Una forte scossa di magnitudo 4,8 ha fatto tremare ancora il maceratese. Oggi il question time dei ministri per fare il punto sulla ricostruzione

Una scossa di terremoto di magnitudo 4.8 è stata registrata la scorsa notte nella zona di Macerata dai sismografi dell’Istituto nazionale di Geofisica e Vulcanologia. La scossa è avvenuta all’1:35 ad una profondità di 8 km con epicentro a Pieve Torina, Fiordimonte e Pievebovigliana.

La terra si è mossa per molti secondi ed è stata avvertita in tutta l’area dove ha creato panico nella popolazione già stremata per le scosse che non vogliono smettere.

Nella zona di Visso e Ussita si segnalano nuovi crolli, quelli di case ed edifici che erano già pericolanti e destinati peraltro alla demolizione.

Ma non è stata la sola scossa. Durante la notte sono state registrate oltre 100 repliche di magnitudo superiore a 2.0.

Con la sequenza sismica che non si arresta, si fa più complicato il quadro delle verifiche di scuole e abitazioni private da controllare nelle Marche. Le richieste di sopralluoghi aumentano, spiegano dalla Sala operativa unificata della Protezione civile, e crescono di giorno in giorno.

Nelle aree del cratere, fra l’alto Maceratese e l’Umbria, la notte scorsa ha anche piovuto su tende e roulotte. ”Per oggi – spiega Francesco Iocca del Centro funzionale multirischi della Protezione civile marchigiana – è prevista una coda di pioggia e freddo che dal nord della regione si sposterà verso sud in mattinata, con piogge fino a 5-10 millimetri. E picchi di 30 millimetri per temporali sparsi”.

Ma le risorse da destinare alla ricostruzione e al sostegno dei territori colpiti ci sono ed è volontà del Governo riuscire a spenderli nel migliore modo possibile.

Oggi i ministri dell’Economia, Pier Carlo Padoan, e dello Sviluppo economico, Carlo Calenda risponderanno in Aula al question time proprio su questi temi; alle interrogazioni parlamentari prenderanno parte anche i responsabili delle Infrastrutture, Graziano Delrio, della Salute, Beatrice Lorenzin, e del Lavoro, Giuliano Poletti.

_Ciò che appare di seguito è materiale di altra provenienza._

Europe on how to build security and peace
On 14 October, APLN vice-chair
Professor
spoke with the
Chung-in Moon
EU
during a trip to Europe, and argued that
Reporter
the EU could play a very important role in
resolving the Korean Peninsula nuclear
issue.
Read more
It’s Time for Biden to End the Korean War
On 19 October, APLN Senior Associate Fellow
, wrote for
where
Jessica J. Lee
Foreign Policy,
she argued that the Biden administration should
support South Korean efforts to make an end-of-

Intanto il Ministro dell’Istruzione, Stefania Giannini a Il Messaggero, rassicura: “La scuola sarà garantita a tutti, nessuno perderà l’anno, qualora fosse necessario una deroga al numero dei giorni si farà”. “Stiamo valutando i casi singolarmente – spiega Giannini- anche con l’aiuto dei presidi, nessuno sarà obbligato a spostarsi”. E indica diverse soluzioni: “La prima è che sulle coste marchigiane, a San Benedetto, a Fermo gli istituti hanno già messo a disposizione 8 mila posti per chi decide di andare via”. La seconda, aggiunge la Giannini, “riguarda i paesi dove è possibile ancora trovare edifici scolastici agibili: qui l’anno scolastico porta ripartire organizzandosi magari con i doppi turni”. La situazione presenta “situazioni critiche a Norcia e nelle Marche”. La terza soluzione per chi resta “e ha bisogno di moduli abitatiti a uso scolastico (container) prevede che per fine novembre massimo dicembre arrivino davvero in quelle zone dove la gente vuole rimanere”.